We have used the GEOS-Chem simulation for 2006–2008 to investigate the relationship between AOD and deposition of BC and dust, which can effectively reduce the reflectivity of snow grains. We showed that the correlation coefficients between the monthly averaged AOD and BC deposition and between AOD and dust deposition are 0.51 and 0.50, respectively, over the southern Tibetan Plateau for March and April, which are significant at the 0.01 level. Therefore, the satellite-retrieved AOD can be used as an appropriate index to evaluate the impact of aerosol deposition on snow albedo reduction in this region.

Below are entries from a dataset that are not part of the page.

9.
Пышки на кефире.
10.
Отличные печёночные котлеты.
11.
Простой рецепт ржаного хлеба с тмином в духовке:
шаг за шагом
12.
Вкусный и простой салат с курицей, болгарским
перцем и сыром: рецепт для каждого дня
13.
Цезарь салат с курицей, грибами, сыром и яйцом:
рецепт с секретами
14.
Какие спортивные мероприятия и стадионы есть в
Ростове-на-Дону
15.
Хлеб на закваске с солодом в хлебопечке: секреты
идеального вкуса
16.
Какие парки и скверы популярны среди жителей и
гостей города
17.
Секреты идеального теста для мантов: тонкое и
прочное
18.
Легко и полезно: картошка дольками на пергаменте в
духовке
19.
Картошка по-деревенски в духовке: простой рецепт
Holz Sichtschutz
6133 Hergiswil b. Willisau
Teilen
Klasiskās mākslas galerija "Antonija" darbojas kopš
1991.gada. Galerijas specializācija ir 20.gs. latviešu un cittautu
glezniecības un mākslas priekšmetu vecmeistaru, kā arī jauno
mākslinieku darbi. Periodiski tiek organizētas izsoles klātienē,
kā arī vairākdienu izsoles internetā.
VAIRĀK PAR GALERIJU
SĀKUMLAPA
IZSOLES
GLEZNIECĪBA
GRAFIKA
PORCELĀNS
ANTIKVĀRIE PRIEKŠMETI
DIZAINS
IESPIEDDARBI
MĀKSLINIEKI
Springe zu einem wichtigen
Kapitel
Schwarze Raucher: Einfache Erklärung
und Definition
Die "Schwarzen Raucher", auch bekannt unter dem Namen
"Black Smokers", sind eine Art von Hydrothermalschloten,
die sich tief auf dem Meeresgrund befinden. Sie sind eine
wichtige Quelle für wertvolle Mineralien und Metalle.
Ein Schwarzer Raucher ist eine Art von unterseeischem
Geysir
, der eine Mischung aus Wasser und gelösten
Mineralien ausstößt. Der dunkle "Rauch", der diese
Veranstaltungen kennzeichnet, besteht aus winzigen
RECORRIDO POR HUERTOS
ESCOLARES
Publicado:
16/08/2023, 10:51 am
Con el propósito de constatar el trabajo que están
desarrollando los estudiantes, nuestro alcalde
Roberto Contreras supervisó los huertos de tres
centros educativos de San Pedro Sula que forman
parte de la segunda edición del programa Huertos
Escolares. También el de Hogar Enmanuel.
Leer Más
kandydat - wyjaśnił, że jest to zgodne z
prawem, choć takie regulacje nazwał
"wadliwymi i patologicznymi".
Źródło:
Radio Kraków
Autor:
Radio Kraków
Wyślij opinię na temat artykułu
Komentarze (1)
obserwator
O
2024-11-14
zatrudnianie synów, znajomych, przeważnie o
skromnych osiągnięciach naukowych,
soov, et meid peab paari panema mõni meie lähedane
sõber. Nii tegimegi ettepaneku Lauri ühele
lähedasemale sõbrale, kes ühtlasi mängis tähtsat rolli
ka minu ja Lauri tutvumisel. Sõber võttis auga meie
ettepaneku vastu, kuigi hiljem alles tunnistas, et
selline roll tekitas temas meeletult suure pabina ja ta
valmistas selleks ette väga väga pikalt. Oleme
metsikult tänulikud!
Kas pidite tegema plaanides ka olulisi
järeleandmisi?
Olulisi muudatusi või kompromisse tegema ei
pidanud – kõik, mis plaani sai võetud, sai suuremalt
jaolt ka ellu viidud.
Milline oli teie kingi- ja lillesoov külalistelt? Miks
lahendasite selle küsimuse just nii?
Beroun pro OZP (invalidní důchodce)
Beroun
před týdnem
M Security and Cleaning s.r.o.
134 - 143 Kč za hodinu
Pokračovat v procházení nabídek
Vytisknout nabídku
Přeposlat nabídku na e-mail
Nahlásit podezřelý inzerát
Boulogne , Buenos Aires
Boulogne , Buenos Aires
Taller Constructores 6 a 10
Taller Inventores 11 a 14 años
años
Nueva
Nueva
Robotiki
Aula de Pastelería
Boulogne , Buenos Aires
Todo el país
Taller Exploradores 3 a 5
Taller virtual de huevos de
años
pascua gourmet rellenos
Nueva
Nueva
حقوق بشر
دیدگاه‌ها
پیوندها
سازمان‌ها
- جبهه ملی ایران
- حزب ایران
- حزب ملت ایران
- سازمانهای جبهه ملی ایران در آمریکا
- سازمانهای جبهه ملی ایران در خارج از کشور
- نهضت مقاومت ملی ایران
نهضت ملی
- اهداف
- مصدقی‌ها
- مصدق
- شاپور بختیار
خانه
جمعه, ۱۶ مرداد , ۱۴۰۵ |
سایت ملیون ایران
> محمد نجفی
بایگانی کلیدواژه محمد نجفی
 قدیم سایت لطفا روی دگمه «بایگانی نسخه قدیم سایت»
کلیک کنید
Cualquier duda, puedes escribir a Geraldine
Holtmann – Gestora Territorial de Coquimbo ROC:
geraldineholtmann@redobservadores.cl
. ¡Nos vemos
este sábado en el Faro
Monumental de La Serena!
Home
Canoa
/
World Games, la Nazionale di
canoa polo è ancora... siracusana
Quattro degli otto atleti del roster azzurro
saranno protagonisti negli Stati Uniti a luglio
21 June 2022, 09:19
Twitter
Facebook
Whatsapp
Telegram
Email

Employing multiple linear regression, snow albedo for pixels with 100 % snow cover (PSA) can be expressed as a function of LST, AOD, and DAS. The present results show that the impact of DAS on PSA is insignificant. Since DAS is highly correlated with LST, the snow aging effect is rather indirect and closely related to surface temperature. The regression model using LST and AOD as input variables can explain 57 % of the variation in PSA. If both LST and AOD vary by one standard deviation, the magnitude of the impact of LST is about two times larger than that of AOD. As shown by this empirical regression model, when LST increases by 1 K, the snow albedo in the southern Tibetan Plateau will decrease by 0.75 %, equivalent to a shortwave radiative forcing of 1.5 W m−2 over this region. Correspondingly, a 0.1 increase in AOD will lead to a 2.1 % decrease in snow albedo, equivalent to a 4.2 W m−2 solar radiative forcing. While this statistical study may not prove the cause-and-effect relationship between AOD and snow albedo, it appears that the present data analysis could provide a quantitative basis for model development and simulations involving more detailed physical processes of aerosols and snow. For example, the regression coefficient of LST in Eq. 3 is smaller than the slope shown in Fig. 5. It should be noted that the impact of AOD on PSA is included in the simple PSA-LST regression using observation data. Therefore, the sensitivity of PSA to LST is in fact smaller, and it should be considered in model development and tuning.